Sunday, May 10, 2009

Mother's Day Tidbits

I guess it isn't just a holiday to keep the florists and jewelers in business while remembering our mother's. Apparently, there's a lot more to Mother's Day. There are early Egyptian, Roman, Greek and European celebrations that go way back. The first North American Mother’s Day was the idea of Julia Ward Howe, who wrote the Mother's Day Proclamation in 1870, and it had nothing to do with taking your mom out to dinner. Howe called on mother's to come together and protest what she saw as the futility of their son's killing other mother's son's. Interestingly, Howe also wrote The Battle Hymn of the Republic 12 years earlier, but apparently had seen enough destruction in the Civil War.
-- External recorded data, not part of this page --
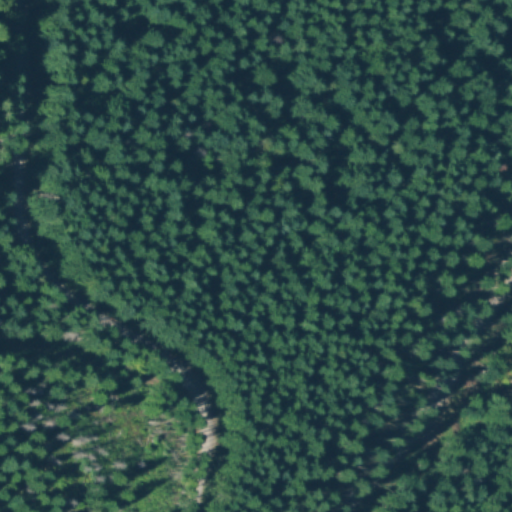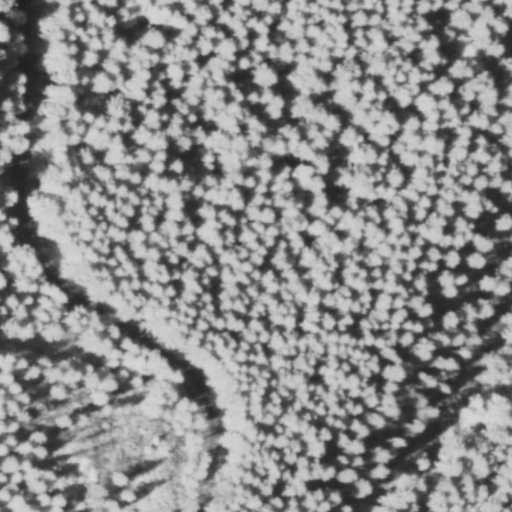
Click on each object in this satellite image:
road: (202, 421)
road: (425, 458)
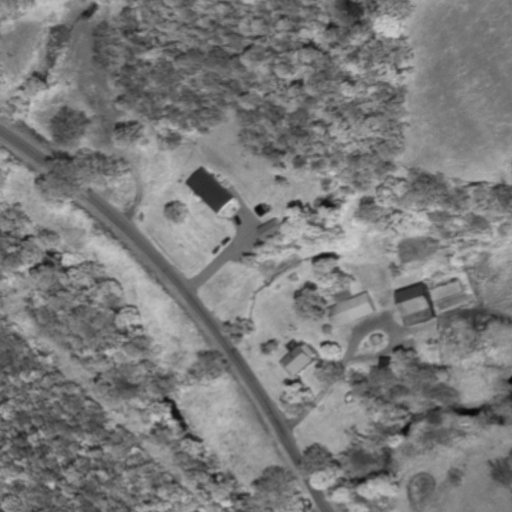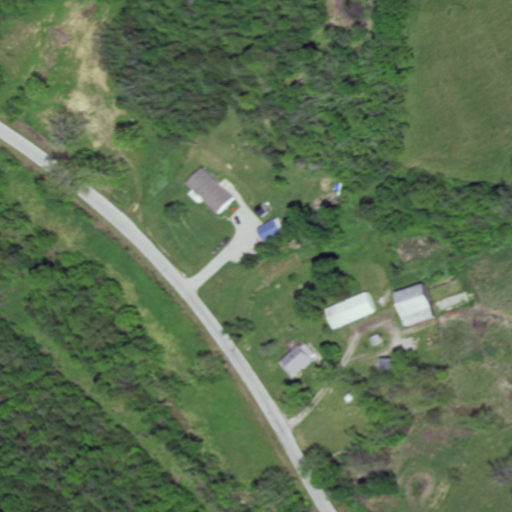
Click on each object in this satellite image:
building: (212, 190)
building: (274, 230)
road: (228, 255)
road: (195, 294)
building: (421, 304)
building: (357, 310)
building: (305, 359)
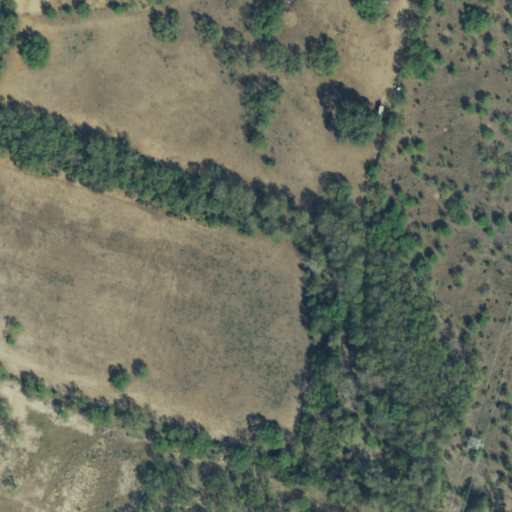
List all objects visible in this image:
power tower: (473, 444)
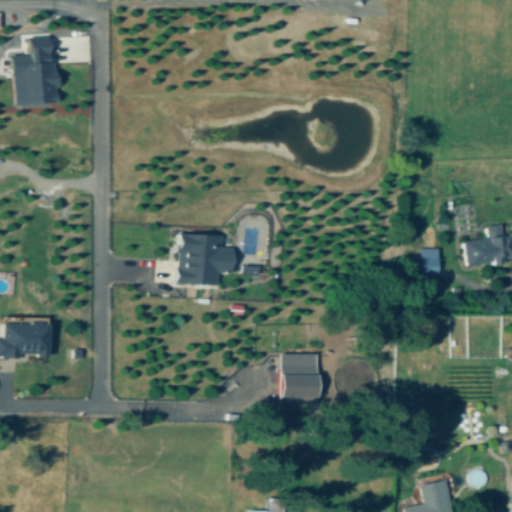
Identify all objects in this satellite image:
building: (33, 71)
building: (34, 71)
road: (95, 210)
building: (488, 245)
building: (488, 246)
building: (200, 257)
building: (200, 257)
building: (427, 258)
building: (428, 258)
building: (23, 337)
building: (23, 338)
building: (297, 374)
building: (297, 374)
road: (160, 404)
building: (431, 497)
building: (431, 497)
building: (271, 510)
building: (270, 511)
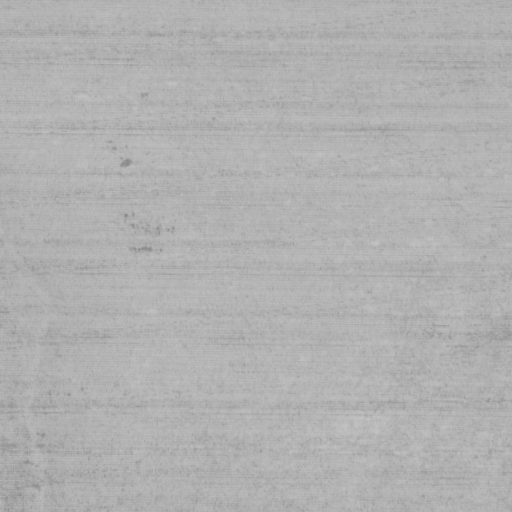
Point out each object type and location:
crop: (256, 256)
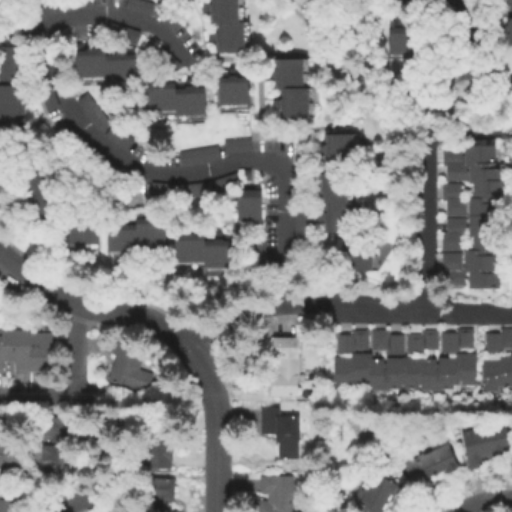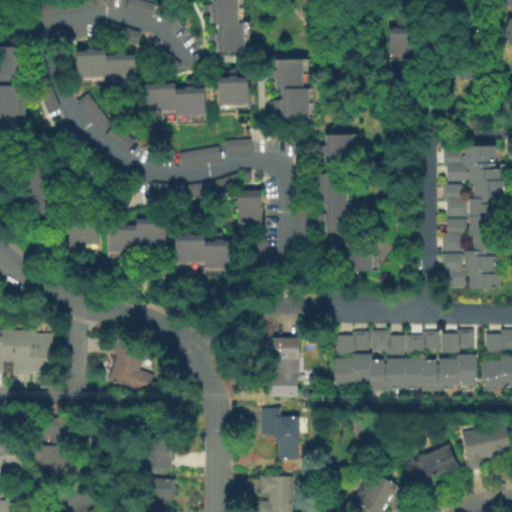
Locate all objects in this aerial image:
road: (3, 1)
building: (506, 2)
building: (222, 10)
road: (458, 10)
road: (99, 15)
building: (224, 25)
building: (508, 30)
building: (229, 36)
building: (398, 40)
building: (7, 62)
building: (105, 64)
building: (105, 65)
building: (287, 73)
building: (231, 89)
building: (233, 89)
road: (384, 91)
building: (173, 98)
building: (175, 98)
building: (292, 102)
building: (10, 107)
building: (10, 111)
road: (469, 135)
building: (236, 145)
building: (337, 147)
building: (337, 148)
building: (197, 155)
road: (192, 174)
building: (332, 187)
building: (196, 189)
building: (454, 199)
building: (330, 201)
building: (246, 205)
building: (249, 205)
building: (452, 207)
building: (337, 217)
building: (470, 218)
building: (477, 218)
road: (429, 226)
building: (84, 230)
building: (137, 233)
building: (81, 234)
building: (453, 234)
building: (135, 235)
building: (205, 250)
building: (201, 251)
building: (357, 255)
road: (94, 307)
road: (346, 307)
building: (454, 339)
building: (498, 339)
building: (385, 341)
building: (420, 341)
building: (457, 341)
building: (499, 341)
building: (389, 342)
building: (422, 342)
building: (25, 348)
building: (25, 349)
building: (282, 365)
building: (126, 366)
building: (130, 366)
building: (285, 366)
building: (394, 367)
building: (397, 368)
building: (495, 371)
building: (497, 373)
road: (38, 390)
road: (95, 414)
building: (52, 428)
road: (217, 428)
building: (280, 430)
building: (281, 432)
building: (484, 442)
building: (487, 444)
building: (61, 445)
building: (158, 446)
building: (9, 450)
building: (158, 451)
building: (9, 453)
building: (48, 457)
building: (432, 464)
building: (273, 493)
building: (160, 494)
building: (276, 494)
building: (372, 494)
building: (160, 495)
building: (375, 495)
road: (479, 498)
building: (6, 505)
building: (9, 506)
Following is her passionate proclamation calling for an international Mother's Day celebrating peace and motherhood:

Arise, then, women of this day!
Arise all women who have hearts,
Whether your baptism be that of water or of tears
Say firmly:"We will not have great questions decided by irrelevant agencies,
Our husbands shall not come to us reeking of carnage, For caresses and applause.
Our sons shall not be taken from us to unlearn
All that we have been able to teach them of charity, mercy and patience.
"We women of one country Will be too tender of those of another country
To allow our sons to be trained to injure theirs."
From the bosom of the devastated earth a voice goes up with Our own.
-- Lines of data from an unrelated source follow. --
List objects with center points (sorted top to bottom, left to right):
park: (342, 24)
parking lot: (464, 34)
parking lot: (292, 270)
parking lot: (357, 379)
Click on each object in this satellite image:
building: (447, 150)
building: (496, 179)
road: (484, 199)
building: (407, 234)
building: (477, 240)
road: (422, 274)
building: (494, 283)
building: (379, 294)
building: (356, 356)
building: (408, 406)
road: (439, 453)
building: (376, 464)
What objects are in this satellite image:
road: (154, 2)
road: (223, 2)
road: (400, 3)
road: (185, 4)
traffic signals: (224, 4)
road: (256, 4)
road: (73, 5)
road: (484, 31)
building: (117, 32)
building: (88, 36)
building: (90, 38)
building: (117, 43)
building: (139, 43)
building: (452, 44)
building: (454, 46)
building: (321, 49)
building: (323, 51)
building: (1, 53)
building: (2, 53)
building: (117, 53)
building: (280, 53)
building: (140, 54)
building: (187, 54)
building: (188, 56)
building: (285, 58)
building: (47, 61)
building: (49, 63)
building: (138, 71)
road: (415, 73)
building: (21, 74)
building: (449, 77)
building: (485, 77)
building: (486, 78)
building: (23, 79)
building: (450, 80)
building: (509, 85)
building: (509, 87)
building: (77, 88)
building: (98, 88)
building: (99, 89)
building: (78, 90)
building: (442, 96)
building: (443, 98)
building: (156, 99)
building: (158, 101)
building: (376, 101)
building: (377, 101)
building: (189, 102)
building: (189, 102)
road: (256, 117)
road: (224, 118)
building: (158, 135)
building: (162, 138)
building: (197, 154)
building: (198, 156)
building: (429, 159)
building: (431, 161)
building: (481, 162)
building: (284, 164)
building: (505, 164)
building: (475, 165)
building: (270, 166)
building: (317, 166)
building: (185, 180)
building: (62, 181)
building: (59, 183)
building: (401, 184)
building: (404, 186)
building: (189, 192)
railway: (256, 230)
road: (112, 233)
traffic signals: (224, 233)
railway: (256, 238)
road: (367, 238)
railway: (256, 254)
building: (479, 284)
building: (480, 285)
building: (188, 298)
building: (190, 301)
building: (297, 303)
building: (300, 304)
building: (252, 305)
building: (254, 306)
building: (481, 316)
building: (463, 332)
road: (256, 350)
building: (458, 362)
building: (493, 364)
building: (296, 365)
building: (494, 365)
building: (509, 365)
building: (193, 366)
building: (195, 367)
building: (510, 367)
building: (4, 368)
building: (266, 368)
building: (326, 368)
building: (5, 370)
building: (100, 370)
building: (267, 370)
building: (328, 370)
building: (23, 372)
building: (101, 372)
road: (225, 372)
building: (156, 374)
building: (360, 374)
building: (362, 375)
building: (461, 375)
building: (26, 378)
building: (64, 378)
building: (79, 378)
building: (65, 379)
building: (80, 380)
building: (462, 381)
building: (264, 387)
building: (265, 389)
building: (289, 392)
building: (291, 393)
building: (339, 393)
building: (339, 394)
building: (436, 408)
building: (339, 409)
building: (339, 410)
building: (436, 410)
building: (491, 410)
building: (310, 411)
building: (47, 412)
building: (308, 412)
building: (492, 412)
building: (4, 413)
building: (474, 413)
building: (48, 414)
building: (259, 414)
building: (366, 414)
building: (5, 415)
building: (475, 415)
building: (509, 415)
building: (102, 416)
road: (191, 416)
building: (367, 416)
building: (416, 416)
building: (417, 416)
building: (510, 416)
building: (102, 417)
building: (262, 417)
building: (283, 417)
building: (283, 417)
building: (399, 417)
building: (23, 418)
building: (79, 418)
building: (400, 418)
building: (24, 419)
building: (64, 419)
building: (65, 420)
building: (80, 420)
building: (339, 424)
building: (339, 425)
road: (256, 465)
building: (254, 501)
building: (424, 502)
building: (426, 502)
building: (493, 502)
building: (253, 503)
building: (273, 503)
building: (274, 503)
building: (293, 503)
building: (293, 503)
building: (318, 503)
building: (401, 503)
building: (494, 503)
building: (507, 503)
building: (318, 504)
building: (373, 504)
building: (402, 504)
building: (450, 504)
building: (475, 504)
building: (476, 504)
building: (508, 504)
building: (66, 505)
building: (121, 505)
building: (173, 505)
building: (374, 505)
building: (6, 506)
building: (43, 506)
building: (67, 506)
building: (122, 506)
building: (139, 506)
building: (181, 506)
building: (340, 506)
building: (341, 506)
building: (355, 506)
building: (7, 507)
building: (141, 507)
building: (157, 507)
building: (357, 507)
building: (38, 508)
It says, "Disarm, Disarm!"
The sword of murder is not the balance of justice!
Blood does not wipe out dishonor Nor violence indicate possession.
As men have of ten forsaken the plow and the anvil at the summons of war.

Let women now leave all that may be left of home For a great and earnest day of counsel.
Let them meet first, as women, to bewail and commemorate the dead.
Let them then solemnly take counsel with each other as to the means
Whereby the great human family can live in peace,
Each bearing after his own time the sacred impress, not of Caesar, But of God.
In the name of womanhood and humanity, I earnestly ask
That a general congress of women without limit of nationality
May be appointed and held at some place deemed most convenient
And at the earliest period consistent with its objects
To promote the alliance of the different nationalities,
The amicable settlement of international questions.The great and general interests of peace.

I had no idea. There is more interesting history to the modern Mother's Day celebration in America, but I'll have to leave that to another time. This mother is being summoned to read stories.